--- Instruction ---
Here are the records. Write out exactly the lines between the one holding "σταθερά με επίκεντρο τις πραγματικές ανάγκες" and the one holding "επενδύουμε με συνέπεια στη δημιουργία ενός", inclusive.

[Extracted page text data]
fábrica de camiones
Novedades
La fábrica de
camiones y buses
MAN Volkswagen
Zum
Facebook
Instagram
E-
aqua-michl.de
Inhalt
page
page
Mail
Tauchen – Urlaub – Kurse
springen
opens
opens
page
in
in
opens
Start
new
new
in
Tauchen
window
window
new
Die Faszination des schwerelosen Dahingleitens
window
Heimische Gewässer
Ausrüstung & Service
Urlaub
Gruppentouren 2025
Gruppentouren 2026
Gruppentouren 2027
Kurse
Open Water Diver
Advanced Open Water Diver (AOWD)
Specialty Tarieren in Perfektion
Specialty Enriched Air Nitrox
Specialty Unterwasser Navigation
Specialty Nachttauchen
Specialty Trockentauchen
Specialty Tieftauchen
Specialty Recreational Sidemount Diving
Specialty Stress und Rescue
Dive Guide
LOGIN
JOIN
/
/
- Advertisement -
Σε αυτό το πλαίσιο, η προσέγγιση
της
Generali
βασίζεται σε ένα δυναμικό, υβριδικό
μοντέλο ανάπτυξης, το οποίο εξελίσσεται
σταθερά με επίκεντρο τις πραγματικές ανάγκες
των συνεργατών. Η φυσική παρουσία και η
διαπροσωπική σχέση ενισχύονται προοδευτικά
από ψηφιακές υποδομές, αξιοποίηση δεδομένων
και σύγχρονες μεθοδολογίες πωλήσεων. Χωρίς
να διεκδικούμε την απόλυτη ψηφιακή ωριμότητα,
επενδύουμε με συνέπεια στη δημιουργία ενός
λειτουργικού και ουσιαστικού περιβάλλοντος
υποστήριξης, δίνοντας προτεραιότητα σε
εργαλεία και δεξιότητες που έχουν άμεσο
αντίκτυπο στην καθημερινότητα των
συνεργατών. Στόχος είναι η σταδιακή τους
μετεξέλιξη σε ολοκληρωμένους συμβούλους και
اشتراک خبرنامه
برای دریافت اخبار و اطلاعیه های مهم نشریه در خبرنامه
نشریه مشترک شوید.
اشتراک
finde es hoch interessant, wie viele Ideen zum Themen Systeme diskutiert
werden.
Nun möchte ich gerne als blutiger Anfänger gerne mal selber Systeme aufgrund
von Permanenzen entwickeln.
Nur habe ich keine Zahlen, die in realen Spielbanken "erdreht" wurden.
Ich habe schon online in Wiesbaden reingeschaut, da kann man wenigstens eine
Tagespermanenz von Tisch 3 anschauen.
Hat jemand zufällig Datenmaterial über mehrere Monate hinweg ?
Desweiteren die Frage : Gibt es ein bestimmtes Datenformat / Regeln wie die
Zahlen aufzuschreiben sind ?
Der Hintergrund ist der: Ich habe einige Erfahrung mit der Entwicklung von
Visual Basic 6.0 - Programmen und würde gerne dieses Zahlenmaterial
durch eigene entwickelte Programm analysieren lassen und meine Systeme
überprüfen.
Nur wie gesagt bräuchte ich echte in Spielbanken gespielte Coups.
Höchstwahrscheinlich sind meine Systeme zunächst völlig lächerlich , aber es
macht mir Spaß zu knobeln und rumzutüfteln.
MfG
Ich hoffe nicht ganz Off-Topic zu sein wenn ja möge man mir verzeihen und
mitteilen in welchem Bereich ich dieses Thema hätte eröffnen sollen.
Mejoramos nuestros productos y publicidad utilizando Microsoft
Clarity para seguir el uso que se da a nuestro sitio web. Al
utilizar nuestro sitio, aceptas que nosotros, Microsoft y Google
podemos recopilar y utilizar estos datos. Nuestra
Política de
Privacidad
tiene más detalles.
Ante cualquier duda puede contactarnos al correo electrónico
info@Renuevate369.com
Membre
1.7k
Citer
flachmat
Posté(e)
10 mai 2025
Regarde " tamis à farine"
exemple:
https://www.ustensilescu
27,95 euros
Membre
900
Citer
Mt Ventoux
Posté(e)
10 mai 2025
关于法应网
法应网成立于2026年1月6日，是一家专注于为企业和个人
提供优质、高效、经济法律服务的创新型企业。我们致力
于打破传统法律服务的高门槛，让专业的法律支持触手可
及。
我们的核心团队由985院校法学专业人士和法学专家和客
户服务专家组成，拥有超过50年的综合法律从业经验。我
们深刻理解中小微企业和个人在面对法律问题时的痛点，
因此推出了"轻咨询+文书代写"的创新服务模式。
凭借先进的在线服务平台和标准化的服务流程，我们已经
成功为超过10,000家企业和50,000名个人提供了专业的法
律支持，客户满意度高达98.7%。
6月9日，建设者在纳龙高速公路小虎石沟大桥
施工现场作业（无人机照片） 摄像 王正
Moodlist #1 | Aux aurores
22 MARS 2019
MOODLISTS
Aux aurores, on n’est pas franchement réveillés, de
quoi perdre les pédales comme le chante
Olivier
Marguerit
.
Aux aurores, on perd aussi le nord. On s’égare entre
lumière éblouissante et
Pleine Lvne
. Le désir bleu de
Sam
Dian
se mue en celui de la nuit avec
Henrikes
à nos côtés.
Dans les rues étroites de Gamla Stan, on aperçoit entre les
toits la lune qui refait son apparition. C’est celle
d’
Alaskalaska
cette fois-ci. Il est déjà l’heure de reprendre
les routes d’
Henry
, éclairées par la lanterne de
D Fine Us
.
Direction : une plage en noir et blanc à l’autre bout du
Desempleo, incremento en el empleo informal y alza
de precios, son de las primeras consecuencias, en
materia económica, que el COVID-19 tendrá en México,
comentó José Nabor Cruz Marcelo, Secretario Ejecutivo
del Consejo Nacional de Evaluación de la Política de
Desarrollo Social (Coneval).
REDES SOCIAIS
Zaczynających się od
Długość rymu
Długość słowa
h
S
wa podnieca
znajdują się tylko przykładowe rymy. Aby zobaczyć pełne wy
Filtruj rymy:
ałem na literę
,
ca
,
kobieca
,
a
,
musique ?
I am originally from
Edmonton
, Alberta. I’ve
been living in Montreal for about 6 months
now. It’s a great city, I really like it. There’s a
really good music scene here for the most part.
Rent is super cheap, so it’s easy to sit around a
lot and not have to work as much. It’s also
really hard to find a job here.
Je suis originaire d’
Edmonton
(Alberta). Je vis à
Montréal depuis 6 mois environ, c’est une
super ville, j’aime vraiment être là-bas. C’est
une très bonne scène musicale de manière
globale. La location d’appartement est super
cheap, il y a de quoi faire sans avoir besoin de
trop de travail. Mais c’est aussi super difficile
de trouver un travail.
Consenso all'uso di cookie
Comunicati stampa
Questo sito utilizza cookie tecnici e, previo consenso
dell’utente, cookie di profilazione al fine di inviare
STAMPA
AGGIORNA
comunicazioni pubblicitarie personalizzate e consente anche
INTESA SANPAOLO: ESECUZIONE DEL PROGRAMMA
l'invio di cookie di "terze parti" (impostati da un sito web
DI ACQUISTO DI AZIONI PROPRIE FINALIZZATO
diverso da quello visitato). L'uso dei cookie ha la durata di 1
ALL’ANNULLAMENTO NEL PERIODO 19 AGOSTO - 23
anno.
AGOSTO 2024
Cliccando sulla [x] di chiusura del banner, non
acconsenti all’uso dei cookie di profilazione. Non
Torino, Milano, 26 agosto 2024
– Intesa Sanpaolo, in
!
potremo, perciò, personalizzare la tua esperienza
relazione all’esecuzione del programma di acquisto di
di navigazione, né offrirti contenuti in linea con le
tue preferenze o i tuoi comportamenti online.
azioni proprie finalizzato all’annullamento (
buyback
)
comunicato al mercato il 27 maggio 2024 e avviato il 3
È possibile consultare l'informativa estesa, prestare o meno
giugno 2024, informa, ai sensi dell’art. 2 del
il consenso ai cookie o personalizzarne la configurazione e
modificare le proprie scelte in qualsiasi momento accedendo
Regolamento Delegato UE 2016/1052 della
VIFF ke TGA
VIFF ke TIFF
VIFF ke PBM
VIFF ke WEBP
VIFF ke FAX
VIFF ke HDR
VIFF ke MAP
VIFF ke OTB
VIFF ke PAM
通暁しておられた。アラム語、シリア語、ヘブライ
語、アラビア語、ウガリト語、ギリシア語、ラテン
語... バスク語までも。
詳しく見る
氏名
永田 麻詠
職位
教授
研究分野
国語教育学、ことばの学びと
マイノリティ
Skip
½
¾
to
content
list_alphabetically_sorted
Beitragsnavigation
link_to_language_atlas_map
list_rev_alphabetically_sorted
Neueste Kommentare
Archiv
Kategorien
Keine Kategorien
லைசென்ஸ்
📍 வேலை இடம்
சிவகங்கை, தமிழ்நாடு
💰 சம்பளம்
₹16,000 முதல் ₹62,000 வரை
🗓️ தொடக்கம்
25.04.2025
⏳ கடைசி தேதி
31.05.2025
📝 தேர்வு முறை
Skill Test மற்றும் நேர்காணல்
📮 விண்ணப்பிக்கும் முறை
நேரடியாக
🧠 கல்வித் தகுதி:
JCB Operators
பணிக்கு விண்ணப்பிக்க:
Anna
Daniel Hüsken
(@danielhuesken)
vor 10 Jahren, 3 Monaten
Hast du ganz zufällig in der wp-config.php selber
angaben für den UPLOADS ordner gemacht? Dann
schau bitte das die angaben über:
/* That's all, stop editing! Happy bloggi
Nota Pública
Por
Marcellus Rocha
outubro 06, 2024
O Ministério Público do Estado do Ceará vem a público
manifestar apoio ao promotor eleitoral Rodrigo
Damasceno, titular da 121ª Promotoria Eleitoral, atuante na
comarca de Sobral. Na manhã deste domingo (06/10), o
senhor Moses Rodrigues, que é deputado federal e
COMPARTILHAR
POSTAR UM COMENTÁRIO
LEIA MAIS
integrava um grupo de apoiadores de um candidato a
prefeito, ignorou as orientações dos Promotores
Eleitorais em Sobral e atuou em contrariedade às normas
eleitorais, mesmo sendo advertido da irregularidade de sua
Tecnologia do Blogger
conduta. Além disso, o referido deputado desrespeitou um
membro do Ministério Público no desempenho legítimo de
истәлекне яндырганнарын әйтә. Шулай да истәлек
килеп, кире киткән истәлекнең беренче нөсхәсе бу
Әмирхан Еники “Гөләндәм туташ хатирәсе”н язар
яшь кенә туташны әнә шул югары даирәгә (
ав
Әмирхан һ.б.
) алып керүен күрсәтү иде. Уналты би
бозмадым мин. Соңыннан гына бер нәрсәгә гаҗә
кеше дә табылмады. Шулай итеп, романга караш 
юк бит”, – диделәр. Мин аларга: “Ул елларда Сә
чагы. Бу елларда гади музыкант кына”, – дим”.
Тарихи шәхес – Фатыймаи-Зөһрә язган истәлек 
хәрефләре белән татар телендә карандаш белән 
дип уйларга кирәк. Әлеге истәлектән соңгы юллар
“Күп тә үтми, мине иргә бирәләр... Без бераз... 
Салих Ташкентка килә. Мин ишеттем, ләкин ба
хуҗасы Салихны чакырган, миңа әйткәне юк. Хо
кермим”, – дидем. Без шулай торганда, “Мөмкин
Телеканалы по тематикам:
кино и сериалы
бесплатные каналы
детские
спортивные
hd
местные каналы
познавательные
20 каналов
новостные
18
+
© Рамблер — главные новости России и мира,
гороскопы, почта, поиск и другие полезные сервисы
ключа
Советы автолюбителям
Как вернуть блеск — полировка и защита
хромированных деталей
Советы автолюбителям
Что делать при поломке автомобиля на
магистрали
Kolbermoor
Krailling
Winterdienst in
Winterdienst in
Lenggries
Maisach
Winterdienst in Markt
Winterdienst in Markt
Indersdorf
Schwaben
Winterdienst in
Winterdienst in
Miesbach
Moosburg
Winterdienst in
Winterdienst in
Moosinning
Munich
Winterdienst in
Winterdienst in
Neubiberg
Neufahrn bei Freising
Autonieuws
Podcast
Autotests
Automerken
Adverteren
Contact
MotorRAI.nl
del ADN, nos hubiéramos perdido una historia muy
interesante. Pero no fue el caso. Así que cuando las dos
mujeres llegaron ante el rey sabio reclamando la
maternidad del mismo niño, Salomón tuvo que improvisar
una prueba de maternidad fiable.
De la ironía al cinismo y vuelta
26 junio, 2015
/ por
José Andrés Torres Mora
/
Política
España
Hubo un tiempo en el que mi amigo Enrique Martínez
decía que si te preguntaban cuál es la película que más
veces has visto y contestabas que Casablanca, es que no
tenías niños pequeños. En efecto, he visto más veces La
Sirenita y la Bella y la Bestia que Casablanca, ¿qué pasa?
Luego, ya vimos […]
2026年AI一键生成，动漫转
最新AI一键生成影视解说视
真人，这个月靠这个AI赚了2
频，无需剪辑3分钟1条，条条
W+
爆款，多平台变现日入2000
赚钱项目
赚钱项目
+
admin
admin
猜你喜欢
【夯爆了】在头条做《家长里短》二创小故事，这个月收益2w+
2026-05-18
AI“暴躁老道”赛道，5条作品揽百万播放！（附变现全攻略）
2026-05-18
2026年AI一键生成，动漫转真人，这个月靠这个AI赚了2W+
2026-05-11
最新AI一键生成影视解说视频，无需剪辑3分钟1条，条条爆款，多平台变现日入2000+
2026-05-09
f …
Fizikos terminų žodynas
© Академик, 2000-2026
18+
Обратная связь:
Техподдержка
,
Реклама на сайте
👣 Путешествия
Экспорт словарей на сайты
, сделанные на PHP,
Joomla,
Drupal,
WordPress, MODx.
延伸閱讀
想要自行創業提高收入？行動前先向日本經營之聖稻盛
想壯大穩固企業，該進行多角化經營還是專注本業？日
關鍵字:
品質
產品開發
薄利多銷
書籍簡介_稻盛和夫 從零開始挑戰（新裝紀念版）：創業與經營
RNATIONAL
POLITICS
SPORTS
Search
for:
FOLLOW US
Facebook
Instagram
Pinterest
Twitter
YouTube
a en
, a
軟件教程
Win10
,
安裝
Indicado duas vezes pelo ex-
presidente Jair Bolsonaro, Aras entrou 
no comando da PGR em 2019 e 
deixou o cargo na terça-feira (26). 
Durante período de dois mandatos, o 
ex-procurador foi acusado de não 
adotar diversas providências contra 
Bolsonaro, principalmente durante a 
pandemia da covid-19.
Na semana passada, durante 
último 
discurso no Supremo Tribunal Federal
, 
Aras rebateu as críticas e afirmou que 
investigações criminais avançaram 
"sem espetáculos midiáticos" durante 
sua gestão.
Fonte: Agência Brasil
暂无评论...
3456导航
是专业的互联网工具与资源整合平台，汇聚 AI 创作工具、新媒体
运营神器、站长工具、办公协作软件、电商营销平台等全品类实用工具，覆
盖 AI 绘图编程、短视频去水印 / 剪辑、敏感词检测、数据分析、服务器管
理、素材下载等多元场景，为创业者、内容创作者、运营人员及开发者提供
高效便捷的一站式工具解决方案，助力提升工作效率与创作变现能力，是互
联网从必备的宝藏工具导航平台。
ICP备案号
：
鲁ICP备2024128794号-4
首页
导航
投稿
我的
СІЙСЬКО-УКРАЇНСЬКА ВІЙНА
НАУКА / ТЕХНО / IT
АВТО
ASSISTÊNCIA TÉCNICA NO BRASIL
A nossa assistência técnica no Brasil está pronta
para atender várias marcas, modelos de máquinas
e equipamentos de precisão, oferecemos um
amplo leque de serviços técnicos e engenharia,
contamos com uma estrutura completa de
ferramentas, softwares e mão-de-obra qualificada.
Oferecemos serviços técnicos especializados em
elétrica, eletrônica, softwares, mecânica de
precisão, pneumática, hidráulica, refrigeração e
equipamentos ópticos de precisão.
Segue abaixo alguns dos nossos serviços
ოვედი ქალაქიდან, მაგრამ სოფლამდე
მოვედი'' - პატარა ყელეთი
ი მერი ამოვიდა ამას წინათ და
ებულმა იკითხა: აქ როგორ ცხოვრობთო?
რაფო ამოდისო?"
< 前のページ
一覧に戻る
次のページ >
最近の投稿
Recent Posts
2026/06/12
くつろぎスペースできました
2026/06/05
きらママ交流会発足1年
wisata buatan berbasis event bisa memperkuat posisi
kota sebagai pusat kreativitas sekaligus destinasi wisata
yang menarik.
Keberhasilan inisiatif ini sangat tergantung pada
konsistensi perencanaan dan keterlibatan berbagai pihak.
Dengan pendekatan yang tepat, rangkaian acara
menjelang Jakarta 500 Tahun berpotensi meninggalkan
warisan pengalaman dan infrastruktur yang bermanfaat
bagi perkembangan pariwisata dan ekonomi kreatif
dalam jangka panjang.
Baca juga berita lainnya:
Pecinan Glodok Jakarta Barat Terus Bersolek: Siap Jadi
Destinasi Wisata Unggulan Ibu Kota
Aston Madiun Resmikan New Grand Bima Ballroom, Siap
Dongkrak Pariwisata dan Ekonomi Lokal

--- Result ---
σταθερά με επίκεντρο τις πραγματικές ανάγκες
των συνεργατών. Η φυσική παρουσία και η
διαπροσωπική σχέση ενισχύονται προοδευτικά
από ψηφιακές υποδομές, αξιοποίηση δεδομένων
και σύγχρονες μεθοδολογίες πωλήσεων. Χωρίς
να διεκδικούμε την απόλυτη ψηφιακή ωριμότητα,
επενδύουμε με συνέπεια στη δημιουργία ενός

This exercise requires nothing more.